Un ayuntamiento catalán, víctima de engaño por casi cinco millones de euros
2010-03-03
Un grupo de empresas ideó un sofisticado plan para enriquecerse a su costa con casi cinco millones
 
En 2.002 una entidad mercantil compró una finca en el municipio de Vallirana y solicitó permiso para construir decenas de viviendas. Tras presentar un proyecto, le fue denegado el permiso para construir en base a que según unas leyes de carreteras de 1.974 y 1.988 su finca estaba afectada por la futura ampliación de la carretera nacional colindante.
 
En enero de 2.003 la empresa solicitó un dictamen al Ayuntamiento sobre la edificabilidad de la finca, que fue contestado por el arquitecto municipal mediante un informe en el que no se mencionaba la futura afectación por la ampliación de la carretera, porque dependía de la Administración estatal. 
 
En base a ese informe municipal, la empresa procedió a vender la finca a otra empresa, y ésta presentó un nuevo proyecto para construir aún más viviendas en la misma finca. Transcurridos dos meses desde la petición de licencia sin respuesta municipal, conforme a la ley, consideró que se había producido silencio administrativo positivo. Pero más tarde el Ayuntamiento le denegó la licencia por causa de la carretera.
 
La empresa compradora alegó que con esa denegación había sufrido un grave daño patrimonial, perdiendo toda la inversión efectuada y las expectativas urbanísticas, pues en el informe municipal no se había mencionado la afectación por la carretera. 
 
El Juzgado Contencioso Administrativo nº 11 de Barcelona dio la razón a la empresa y condenó al Ayuntamiento como responsable patrimonial de los perjuicios causados a pagar a la empresa 4.743.608€, importe de la compra y expectativas frustradas.
 
Durante la preparación del recurso de apelación, la nueva defensa del Ayuntamiento  realizó una investigación y descubrió que la empresa compradora y la vendedora estaban vinculadas: la compradora se había constituido un mes antes de la venta, y el objeto social, domicilio, socio, administrador y apoderado eran los mismos en ambas sociedades.
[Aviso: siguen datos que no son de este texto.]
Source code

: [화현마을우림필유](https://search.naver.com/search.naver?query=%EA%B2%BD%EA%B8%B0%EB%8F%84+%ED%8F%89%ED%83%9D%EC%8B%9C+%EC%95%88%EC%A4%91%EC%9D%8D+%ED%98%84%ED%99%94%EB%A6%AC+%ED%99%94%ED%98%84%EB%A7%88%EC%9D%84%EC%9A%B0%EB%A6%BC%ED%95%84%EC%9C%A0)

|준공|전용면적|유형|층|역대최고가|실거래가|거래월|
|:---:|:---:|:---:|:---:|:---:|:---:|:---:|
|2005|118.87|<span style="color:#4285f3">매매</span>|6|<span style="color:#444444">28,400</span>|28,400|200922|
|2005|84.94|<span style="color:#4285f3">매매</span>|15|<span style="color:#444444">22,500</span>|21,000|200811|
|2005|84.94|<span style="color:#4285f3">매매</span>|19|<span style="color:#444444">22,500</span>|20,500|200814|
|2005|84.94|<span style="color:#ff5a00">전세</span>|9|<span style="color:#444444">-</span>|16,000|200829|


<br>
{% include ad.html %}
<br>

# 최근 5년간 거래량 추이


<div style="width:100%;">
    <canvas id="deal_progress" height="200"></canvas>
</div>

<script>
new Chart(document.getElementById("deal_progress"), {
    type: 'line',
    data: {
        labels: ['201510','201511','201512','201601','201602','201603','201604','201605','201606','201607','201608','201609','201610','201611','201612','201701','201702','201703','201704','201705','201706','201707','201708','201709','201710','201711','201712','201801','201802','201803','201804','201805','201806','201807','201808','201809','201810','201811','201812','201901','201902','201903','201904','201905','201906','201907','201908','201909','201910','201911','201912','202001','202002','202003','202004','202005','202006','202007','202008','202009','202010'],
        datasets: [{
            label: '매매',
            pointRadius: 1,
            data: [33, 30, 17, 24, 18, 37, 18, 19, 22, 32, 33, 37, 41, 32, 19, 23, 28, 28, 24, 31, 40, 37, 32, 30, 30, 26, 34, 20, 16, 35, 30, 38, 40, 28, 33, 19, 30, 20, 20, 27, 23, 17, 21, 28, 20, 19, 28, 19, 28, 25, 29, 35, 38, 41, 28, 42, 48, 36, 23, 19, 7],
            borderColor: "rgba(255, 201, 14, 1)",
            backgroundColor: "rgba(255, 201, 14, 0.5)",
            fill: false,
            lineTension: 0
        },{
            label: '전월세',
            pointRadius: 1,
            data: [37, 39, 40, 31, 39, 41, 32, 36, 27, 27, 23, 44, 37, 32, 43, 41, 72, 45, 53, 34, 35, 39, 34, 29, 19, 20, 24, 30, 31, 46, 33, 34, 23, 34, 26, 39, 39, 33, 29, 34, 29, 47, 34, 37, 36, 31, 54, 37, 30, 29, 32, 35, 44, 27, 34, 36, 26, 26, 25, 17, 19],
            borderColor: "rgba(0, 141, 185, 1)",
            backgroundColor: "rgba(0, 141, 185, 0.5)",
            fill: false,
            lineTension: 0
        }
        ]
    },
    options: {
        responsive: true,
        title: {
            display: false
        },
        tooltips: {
Igualmente averiguó que el precio de compra era aplazado y no había sido pagado, y que la compradora no se había subrogado en la hipoteca constituida por la vendedora.
 
En base a lo anterior el Ayuntamiento, defendido en lo contencioso administrativo por los letrados Joan Sala y Pau Saumell, pudo sostener que la compradora ya conocía las limitaciones para construir a causa de la carretera. Y también pudo argumentar que el informe emitido por el Ayuntamiento no era legalmente vinculante. 
 
En consonancia con esas averiguaciones, interpuso recurso de apelación, y paralelamente una querella criminal ante el Juzgado de guardia por presunto delito de estafa procesal contra todos los responsables de ambas empresas. 
 
En cuanto al recurso de apelación contra la sentencia que condenaba al Ayuntamiento a pagar a la empresa 4.743.608€, la Sección 4ª del Tribunal Superior de Justicia aceptó el recurso municipal y absolvió al Ayuntamiento de cualquier pago.   
 
Y respecto a la querella criminal, dirigida por el letrado Pablo Meseguer y apoyada por el Fiscal, finalmente la Audiencia Provincial de Barcelona, pese a reconocer detalladamente la realización de toda la trama para sacar dinero al Ayuntamiento, y calificarla como engañosa, finalmente consideró que el engaño no era suficiente para despistar al juez y absolvió a los acusados, defendidos entre otros por el letrado y catedrático Juan Córdoba.
 
El Alcalde de Vallirana ha decidido interponer recurso de casación ante el Tribunal Supremo, pues considera que quienes han engañado al Juez en perjuicio del pueblo de Vallirana deben ser castigados por justicia y para evitar nuevos intentos. El Ministerio Fiscal también ha recurrido la absolución de los acusados.